Dès le milieu du XIIIe siècle, les armoiries devinrent un élément omniprésent dans l’horizon visuel de l’homme médiéval. Elles apparaissaient sur tous types de supports et de bâtiments et étaient chargées de fonctions sémiotiques multiples, qui dépassaient largement la seule fonction d’identification des personnes.
Bien que l’action du temps et des hommes aient considérablement réduit ce patrimoine d’images, dans toute la France, les monuments et les sources écrites offrent de nombreux témoignages de cette profusion héraldique. Toutefois, même pour les zones ou l’importance de cette présence a été reconnue par les spécialistes, manquent encore des études systématiques qui permettraient de saisir la réalité du phénomène sur une échelle territoriale et chronologique ample. D’ailleurs, dans les dernières années, des études de plus en plus nombreuses ont démontré l’intérêt scientifique d’une typologie d’images qui souvent délivre des informations essentielles pour la connaissance du monument, de ses fonctions, de la nature et de la culture de ses commanditaires.
Initié en janvier 2014 par le Centre d’Etudes Supérieures de Civilisation Médiévale de Poitiers, le programme de recherche ARMMA. Armorial Monumental du Moyen Âge vise précisément à établir, sur le long terme, un recensement complet et une étude scientifique de toutes les figurations héraldiques monumentales médiévales produite en France à l’époque médiévale (fin XIIe-début XVIe siècle). Sans appliquer aucune distinction d’ordre qualitatif, matériel ou lié à l’état de conservation des œuvres répertoriées, l’étude s’attache à la fois aux ensembles héraldiques conservés in situ, à ceux disparus mais documentés par les sources indirectes et aux pièces erratiques, à savoir celles sorties de leur contexte d’origine et conservées, pour la plupart, dans les collections muséales. Chaque décor armorié est documenté sur place et analysé en rapport avec son contexte monumental, fonctionnel, artistique, sémantique, patrimonial. D’ailleurs, l’objectif du programme n’est pas seulement d’avancer dans la connaissance scientifique des pratiques héraldiques au Moyen Âge, mais de contribuer à la valorisation et à la conservation d’un patrimoine iconographique longtemps déprécié ou ignoré et, par conséquent, plus souvent exposé aux risques de destructions ou de restaurations pas attentives à la reconstruction philologique de l’image.

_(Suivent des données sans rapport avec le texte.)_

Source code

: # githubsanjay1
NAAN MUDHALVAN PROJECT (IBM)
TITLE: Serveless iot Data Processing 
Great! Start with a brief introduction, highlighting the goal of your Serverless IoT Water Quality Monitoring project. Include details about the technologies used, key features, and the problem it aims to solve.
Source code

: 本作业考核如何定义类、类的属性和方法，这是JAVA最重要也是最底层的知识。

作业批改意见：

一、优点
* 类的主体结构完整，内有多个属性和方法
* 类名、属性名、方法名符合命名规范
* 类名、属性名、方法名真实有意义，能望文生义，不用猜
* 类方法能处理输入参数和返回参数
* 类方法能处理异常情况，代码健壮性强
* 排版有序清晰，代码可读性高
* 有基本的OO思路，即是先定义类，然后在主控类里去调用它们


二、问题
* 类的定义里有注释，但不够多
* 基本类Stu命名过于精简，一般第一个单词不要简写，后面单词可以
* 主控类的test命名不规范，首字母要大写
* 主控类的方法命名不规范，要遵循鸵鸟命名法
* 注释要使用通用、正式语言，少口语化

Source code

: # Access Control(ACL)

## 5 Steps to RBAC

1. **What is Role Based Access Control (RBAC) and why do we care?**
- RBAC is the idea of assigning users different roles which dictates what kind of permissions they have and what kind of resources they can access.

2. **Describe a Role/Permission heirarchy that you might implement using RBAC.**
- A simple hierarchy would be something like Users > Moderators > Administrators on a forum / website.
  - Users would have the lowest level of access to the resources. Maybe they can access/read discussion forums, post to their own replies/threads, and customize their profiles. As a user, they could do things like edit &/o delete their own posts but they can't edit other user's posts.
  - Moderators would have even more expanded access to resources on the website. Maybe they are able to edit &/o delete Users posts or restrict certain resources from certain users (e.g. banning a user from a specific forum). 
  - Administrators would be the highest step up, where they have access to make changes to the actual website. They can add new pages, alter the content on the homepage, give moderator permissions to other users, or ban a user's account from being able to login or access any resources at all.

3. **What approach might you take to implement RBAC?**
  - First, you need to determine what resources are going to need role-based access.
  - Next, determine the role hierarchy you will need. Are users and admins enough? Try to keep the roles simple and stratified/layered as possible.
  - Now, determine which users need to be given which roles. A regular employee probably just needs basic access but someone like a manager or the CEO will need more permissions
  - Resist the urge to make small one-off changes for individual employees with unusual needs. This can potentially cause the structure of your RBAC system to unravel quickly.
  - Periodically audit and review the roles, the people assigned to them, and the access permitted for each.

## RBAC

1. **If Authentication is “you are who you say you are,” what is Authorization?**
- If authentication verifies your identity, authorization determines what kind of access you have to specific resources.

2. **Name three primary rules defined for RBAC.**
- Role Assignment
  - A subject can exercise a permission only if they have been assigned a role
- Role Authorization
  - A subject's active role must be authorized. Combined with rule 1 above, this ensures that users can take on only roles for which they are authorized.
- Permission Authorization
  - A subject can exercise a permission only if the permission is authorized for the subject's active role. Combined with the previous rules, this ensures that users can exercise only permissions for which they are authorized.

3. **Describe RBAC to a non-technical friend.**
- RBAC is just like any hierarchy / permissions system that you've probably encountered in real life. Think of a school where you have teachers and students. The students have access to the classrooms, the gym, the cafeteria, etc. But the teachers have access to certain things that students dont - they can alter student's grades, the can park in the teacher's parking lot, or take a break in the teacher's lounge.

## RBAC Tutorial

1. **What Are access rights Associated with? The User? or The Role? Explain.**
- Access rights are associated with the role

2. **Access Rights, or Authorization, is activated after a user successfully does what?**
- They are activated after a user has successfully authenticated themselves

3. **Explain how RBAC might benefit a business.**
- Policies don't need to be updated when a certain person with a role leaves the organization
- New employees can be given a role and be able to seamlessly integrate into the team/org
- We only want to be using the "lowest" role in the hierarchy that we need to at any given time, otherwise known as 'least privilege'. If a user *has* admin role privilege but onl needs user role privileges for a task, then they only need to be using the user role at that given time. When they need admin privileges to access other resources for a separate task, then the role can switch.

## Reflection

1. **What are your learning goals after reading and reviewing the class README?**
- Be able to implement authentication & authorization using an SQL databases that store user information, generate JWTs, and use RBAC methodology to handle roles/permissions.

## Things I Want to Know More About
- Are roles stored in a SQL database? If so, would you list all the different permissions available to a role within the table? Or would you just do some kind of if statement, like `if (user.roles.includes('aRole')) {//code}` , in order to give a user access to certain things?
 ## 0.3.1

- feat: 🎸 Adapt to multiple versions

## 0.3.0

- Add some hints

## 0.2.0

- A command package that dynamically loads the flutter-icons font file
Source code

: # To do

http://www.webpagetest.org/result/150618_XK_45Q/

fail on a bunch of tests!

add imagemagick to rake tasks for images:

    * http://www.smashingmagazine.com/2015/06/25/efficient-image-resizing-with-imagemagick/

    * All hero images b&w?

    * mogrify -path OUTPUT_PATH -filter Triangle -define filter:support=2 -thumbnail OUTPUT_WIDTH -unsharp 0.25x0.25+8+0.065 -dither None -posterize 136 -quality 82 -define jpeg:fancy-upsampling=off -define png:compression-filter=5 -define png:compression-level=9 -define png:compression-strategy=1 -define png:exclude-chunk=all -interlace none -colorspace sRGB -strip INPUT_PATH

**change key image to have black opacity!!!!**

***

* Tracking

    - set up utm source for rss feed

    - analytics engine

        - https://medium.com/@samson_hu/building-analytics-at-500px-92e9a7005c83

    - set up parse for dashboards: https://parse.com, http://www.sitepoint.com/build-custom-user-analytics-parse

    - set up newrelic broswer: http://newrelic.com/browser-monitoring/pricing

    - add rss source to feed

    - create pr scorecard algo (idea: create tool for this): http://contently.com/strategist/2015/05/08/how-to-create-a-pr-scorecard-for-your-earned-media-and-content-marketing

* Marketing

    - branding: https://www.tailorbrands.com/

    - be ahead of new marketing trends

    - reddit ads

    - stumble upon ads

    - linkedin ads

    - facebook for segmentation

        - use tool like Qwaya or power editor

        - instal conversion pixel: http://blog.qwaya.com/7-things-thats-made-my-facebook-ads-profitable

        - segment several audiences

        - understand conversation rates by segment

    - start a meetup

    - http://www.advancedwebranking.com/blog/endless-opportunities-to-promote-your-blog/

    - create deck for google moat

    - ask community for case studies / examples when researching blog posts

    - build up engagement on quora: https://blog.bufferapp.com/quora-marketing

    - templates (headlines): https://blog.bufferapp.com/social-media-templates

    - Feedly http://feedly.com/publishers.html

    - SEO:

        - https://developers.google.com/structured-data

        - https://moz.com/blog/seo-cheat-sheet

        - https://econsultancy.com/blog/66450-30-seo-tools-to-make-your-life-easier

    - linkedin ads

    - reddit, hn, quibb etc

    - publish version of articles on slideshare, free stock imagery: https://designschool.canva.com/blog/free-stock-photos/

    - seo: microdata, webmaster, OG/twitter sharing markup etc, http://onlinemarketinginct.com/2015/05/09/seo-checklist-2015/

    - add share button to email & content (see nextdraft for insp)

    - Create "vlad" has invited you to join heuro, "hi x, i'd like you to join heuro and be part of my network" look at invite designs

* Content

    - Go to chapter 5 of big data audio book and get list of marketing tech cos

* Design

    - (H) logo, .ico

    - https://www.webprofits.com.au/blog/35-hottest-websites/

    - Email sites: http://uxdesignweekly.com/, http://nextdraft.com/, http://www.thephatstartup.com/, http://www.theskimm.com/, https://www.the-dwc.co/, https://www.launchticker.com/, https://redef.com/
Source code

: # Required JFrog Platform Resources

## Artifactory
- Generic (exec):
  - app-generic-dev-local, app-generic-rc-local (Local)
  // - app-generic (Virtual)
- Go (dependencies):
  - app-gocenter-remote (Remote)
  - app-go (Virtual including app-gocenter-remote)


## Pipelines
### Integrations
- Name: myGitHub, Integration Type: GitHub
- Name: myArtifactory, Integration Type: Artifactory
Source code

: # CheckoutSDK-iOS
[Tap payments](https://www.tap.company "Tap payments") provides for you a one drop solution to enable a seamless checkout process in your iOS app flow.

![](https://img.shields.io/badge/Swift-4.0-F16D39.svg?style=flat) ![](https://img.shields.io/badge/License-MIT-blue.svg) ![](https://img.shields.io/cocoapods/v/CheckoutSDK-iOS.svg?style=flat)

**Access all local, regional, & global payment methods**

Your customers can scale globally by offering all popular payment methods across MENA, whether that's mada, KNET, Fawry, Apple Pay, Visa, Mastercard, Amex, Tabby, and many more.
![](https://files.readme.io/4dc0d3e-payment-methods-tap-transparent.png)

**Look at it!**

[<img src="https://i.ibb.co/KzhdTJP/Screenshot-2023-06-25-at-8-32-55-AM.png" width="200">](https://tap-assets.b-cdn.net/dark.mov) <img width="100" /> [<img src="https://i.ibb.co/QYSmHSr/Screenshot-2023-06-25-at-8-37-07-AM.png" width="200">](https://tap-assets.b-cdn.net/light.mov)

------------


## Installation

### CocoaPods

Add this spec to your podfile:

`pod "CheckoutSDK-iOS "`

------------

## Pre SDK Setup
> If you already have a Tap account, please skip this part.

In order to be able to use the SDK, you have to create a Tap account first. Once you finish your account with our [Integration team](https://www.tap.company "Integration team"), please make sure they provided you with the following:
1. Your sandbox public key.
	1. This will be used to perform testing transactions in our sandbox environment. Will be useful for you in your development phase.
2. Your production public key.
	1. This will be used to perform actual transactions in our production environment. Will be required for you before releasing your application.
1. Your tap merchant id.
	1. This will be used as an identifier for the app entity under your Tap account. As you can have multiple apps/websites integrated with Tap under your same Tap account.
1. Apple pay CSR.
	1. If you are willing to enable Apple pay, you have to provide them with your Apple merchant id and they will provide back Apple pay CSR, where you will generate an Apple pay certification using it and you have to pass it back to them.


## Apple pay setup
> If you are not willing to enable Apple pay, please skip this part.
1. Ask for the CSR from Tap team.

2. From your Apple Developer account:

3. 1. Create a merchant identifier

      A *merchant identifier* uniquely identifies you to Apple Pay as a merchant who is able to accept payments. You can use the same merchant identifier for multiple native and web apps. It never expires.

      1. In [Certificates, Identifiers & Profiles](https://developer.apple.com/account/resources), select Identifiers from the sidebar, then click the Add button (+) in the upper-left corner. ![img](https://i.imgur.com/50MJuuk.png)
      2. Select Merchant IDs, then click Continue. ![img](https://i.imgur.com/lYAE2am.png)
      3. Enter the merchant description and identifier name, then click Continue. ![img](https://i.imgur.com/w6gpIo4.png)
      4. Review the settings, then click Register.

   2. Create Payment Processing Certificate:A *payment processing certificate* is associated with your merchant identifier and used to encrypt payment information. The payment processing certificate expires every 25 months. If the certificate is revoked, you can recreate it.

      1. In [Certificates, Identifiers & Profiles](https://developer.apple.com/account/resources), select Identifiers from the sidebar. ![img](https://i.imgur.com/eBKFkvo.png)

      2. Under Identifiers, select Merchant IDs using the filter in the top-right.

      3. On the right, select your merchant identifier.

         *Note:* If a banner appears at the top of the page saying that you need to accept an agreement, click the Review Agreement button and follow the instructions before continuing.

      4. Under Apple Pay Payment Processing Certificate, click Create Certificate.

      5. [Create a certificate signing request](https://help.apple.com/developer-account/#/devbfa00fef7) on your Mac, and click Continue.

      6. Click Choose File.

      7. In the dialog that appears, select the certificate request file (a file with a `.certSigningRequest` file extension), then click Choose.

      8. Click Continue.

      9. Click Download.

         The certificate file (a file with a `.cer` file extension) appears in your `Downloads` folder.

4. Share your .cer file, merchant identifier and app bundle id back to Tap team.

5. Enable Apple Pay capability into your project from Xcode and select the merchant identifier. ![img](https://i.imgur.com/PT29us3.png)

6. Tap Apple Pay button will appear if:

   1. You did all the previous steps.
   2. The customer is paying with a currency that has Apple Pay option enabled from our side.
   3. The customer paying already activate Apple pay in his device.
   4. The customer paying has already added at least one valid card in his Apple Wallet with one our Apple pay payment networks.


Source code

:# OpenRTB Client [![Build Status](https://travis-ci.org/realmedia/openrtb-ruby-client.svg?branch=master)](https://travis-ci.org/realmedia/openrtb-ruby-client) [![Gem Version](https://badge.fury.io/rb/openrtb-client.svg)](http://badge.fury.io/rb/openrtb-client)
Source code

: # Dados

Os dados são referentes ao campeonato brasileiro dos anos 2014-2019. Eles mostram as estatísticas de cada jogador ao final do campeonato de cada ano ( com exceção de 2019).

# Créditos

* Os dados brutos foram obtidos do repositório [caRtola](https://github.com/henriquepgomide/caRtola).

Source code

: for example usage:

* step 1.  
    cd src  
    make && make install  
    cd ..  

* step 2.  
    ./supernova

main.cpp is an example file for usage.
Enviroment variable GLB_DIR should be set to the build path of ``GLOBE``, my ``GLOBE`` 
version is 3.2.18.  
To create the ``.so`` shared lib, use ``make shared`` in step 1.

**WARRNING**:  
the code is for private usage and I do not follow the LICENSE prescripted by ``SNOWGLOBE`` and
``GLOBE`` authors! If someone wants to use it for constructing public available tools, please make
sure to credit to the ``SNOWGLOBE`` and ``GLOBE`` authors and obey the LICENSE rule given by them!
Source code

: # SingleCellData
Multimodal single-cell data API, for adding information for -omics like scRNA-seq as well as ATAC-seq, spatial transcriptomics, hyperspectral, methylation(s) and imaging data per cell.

Dans le cadre d’une première enquête consacrée au Poitou historique, le patrimoine héraldique du département de la Vienne et de la ville de Poitiers a fait l’objet d’une analyse ciblée, en raison du l’extrême richesse d’attestations découvertes dans ce territoire au fur et à mesure de l’avancement d’un travail de recherche mené largement sur le terrain. Au terme d’une mission de 26 mois non continus, mise en place grâce au soutien de l’Université de Poitiers et de la DRAC Nouvelle Aquitaine, 420 « unités monuments » – à savoir des édifices caractérisés par la présence d’au moins un élément héraldique d’époque médiévale – ont été recensées, dont 300 uniquement dans le département de la Vienne (61 dans le seul Poitiers !). Intégré par la suite dans le programme E-SIGNA, porté par l’Ecole pratique d’hautes études, dans lequel il a été associé à d’autres bases consacrées à l’emblématique médiévale (base Devise et Sigilla), ArmmA bénéficie depuis juin 2018 du soutien du DIMé Sciences du texte et connaissances nouvelles. Dans ce cadre, une nouvelle mission consacrée à l’héraldique monumentale dans l’Ile-de-France vient d’être lancée. Des ouvertures sur d’autres régions à « grand potentiel héraldique », tel la Bretagne et l’Auvergne, sont déjà à l’étude.